### OBJECTIVE
Lay out the entries below as a numbered list, running from the first line of the entries up to and including the line that contains "12:30 PM to 2:30 PM, 2 hours". Leave out any blank lines.

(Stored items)

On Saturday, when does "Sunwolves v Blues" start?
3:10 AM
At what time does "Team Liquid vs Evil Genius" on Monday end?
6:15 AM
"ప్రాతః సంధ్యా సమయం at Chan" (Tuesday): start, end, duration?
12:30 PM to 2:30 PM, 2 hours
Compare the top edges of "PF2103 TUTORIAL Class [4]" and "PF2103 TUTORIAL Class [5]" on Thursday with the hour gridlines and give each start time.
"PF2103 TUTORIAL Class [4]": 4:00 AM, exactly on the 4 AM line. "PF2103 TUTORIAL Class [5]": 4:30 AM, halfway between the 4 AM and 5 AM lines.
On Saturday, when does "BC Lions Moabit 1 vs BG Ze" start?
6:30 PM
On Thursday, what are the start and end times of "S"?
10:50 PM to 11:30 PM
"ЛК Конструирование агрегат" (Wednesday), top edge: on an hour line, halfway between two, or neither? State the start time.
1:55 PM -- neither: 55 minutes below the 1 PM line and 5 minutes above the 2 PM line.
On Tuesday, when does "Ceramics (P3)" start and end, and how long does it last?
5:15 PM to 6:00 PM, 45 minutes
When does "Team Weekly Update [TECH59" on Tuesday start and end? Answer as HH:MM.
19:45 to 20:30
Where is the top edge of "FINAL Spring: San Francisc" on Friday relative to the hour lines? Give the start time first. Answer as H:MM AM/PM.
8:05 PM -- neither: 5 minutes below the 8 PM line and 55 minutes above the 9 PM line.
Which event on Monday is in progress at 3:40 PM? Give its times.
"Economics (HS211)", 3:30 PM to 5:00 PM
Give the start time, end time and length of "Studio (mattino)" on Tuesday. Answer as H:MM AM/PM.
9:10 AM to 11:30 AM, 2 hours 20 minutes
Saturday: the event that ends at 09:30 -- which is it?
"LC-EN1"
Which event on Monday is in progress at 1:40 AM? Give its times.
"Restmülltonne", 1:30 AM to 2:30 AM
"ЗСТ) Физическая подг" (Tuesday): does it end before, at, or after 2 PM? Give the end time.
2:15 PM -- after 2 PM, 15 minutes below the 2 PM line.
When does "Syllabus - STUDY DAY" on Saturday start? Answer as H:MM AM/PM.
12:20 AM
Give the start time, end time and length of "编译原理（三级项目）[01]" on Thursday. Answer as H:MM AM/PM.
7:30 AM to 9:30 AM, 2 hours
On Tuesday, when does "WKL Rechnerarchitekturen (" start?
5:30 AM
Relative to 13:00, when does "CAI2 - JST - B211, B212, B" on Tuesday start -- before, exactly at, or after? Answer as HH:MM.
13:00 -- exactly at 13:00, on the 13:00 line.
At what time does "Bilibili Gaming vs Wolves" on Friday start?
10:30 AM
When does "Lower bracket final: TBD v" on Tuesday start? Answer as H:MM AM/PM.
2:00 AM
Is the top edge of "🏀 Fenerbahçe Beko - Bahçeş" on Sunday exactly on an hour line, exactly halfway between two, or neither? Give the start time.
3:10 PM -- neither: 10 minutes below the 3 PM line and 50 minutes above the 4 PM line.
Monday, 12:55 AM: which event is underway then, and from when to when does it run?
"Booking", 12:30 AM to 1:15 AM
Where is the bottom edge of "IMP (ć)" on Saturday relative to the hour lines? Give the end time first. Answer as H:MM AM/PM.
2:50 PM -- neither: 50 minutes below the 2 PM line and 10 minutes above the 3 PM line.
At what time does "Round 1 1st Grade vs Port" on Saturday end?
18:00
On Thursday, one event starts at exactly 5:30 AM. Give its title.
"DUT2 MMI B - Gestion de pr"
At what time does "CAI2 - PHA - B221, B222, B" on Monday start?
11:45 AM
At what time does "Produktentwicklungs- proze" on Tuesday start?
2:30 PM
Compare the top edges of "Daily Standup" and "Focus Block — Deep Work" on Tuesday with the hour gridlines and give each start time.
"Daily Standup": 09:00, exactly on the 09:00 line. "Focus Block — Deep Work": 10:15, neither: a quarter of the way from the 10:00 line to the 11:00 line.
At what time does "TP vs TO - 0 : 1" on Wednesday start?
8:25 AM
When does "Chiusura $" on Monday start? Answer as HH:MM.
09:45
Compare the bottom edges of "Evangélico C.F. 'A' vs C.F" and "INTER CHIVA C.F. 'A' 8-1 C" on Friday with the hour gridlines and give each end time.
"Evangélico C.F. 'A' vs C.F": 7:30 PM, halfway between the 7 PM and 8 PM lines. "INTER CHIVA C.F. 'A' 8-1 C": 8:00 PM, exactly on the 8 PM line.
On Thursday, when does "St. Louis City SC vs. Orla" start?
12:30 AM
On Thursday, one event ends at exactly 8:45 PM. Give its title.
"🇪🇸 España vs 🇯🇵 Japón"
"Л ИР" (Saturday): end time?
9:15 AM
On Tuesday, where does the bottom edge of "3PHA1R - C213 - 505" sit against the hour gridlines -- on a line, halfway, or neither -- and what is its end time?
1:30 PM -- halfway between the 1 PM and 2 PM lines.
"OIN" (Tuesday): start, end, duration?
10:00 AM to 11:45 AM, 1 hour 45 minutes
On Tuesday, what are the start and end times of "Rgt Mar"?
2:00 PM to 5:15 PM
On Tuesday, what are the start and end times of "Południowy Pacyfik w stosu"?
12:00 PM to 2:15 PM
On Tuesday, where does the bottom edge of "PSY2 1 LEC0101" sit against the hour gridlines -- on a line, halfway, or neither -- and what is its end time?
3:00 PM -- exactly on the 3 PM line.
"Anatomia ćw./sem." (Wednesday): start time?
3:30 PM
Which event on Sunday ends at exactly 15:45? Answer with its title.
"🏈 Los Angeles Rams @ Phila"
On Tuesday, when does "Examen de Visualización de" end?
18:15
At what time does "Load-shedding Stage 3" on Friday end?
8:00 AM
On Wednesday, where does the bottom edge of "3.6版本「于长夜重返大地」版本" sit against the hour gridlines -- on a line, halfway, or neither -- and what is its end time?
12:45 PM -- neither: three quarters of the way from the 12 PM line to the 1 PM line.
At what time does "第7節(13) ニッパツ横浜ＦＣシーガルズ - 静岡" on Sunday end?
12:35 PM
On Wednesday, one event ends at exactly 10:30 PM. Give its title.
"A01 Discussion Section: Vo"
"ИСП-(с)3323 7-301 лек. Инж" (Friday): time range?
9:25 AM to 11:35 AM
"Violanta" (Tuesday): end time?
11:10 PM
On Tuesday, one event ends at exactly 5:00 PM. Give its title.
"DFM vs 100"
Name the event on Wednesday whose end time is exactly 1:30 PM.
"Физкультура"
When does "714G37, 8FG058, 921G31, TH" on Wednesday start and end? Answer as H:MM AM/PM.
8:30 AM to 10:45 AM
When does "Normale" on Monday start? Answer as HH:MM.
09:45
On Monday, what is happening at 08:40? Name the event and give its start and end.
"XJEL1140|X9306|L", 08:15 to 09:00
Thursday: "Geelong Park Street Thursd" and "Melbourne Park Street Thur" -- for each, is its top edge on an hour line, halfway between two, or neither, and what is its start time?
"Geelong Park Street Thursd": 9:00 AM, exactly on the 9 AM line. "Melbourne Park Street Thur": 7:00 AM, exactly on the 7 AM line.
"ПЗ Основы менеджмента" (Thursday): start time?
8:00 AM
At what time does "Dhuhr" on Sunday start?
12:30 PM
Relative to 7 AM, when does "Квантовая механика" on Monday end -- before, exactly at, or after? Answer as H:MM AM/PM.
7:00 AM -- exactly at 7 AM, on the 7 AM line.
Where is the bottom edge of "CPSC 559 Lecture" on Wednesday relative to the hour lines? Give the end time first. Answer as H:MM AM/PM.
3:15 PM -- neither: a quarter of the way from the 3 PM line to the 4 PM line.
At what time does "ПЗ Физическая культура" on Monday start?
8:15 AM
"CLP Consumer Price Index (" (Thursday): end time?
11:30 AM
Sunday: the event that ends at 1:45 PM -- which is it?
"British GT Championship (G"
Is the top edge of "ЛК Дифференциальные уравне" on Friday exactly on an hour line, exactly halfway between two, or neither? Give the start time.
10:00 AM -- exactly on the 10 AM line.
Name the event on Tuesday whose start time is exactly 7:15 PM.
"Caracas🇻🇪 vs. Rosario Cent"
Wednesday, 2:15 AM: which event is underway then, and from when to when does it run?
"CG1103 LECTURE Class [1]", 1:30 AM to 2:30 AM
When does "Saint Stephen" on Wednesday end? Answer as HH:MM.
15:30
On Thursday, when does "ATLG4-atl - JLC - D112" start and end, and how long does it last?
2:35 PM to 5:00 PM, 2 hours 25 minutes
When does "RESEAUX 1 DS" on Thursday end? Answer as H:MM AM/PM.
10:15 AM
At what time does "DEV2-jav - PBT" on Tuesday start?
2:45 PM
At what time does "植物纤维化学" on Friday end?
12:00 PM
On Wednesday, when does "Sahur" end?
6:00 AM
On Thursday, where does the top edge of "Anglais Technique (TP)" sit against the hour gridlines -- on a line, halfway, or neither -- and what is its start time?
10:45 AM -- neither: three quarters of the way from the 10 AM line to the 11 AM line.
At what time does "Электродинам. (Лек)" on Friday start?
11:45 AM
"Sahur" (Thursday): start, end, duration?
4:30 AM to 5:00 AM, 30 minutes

### ANSWER
1. On Saturday, when does "Sunwolves v Blues" start?
2. 3:10 AM
3. At what time does "Team Liquid vs Evil Genius" on Monday end?
4. 6:15 AM
5. "ప్రాతః సంధ్యా సమయం at Chan" (Tuesday): start, end, duration?
6. 12:30 PM to 2:30 PM, 2 hours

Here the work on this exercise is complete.